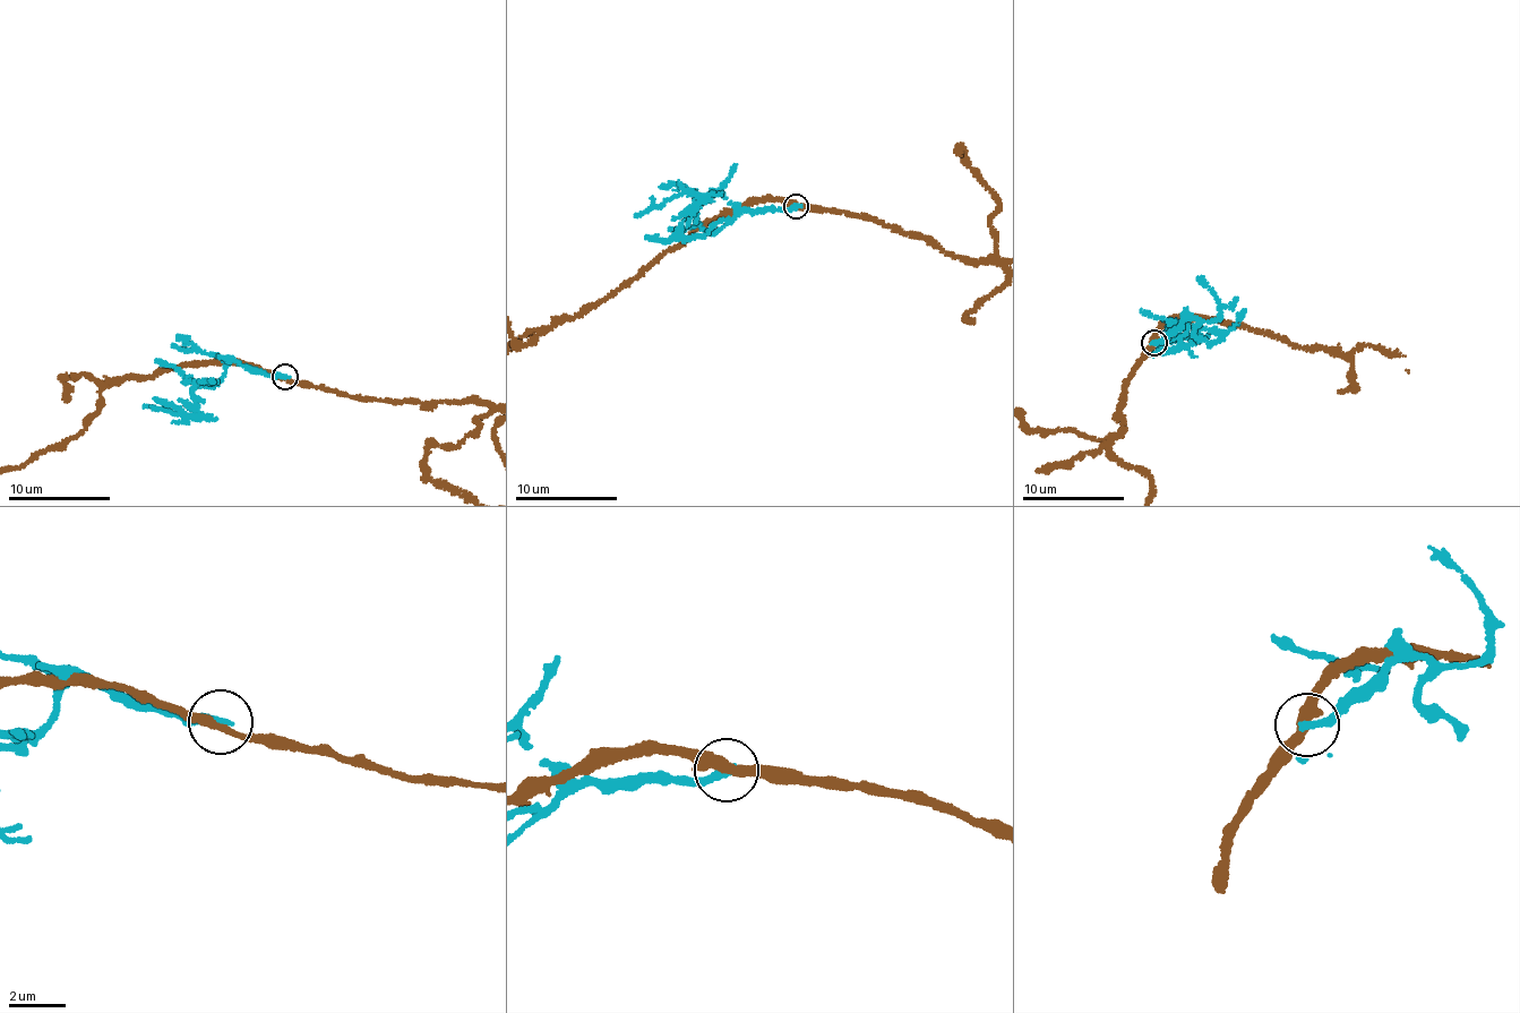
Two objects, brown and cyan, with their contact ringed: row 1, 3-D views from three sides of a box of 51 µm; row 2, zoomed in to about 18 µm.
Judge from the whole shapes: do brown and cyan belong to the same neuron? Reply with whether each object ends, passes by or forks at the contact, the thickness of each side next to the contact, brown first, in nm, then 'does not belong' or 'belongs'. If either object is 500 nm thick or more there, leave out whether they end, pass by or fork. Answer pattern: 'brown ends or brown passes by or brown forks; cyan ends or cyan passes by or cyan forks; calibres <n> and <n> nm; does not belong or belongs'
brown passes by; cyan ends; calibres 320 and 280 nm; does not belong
##############################
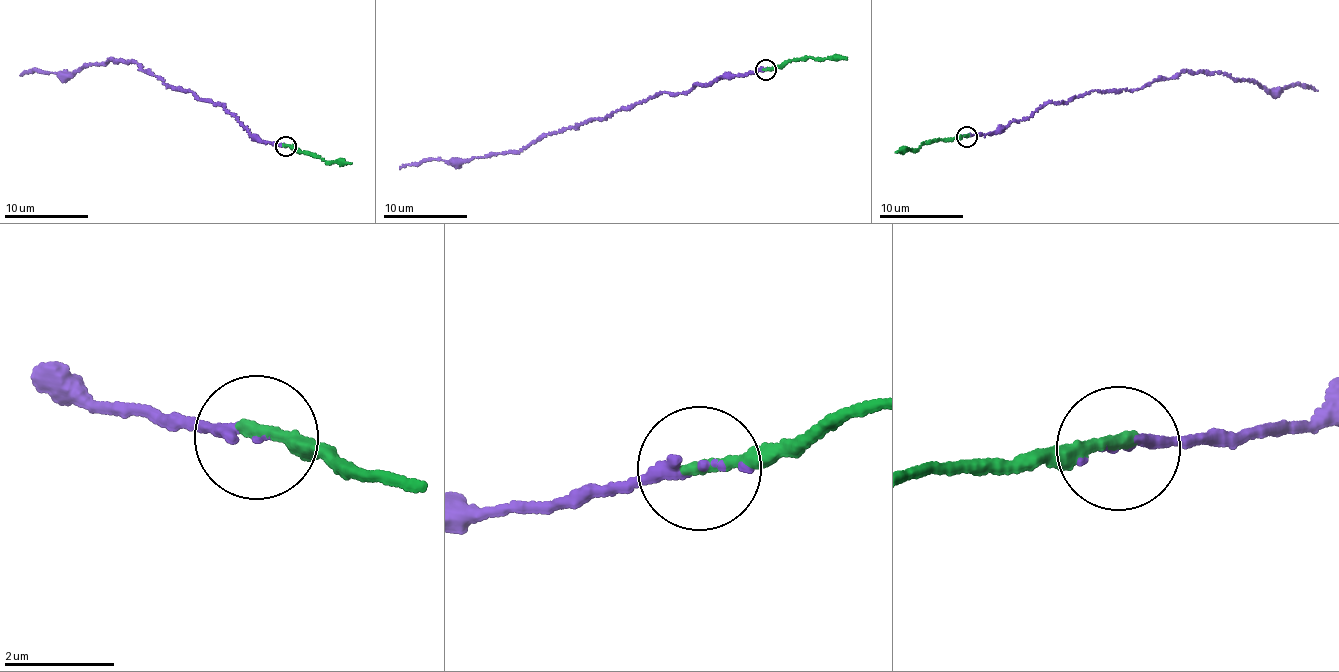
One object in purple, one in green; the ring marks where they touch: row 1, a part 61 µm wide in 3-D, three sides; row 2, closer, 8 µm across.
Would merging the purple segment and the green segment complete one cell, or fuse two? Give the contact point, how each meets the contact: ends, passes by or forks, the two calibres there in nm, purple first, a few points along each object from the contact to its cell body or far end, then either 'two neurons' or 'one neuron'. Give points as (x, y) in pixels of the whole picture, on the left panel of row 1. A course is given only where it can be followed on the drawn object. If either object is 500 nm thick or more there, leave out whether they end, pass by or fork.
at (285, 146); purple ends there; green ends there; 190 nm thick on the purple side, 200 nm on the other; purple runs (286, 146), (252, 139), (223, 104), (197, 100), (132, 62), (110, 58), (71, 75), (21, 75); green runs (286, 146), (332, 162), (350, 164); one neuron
##############################
Your objective —
Copy out every line of the listing where the word "three" occurs.

Reply to the task —
Two objects, brown and cyan, with their contact ringed: row 1, 3-D views from three sides of a box of 51 µm; row 2, zoomed in to about 18 µm.
One object in purple, one in green; the ring marks where they touch: row 1, a part 61 µm wide in 3-D, three sides; row 2, closer, 8 µm across.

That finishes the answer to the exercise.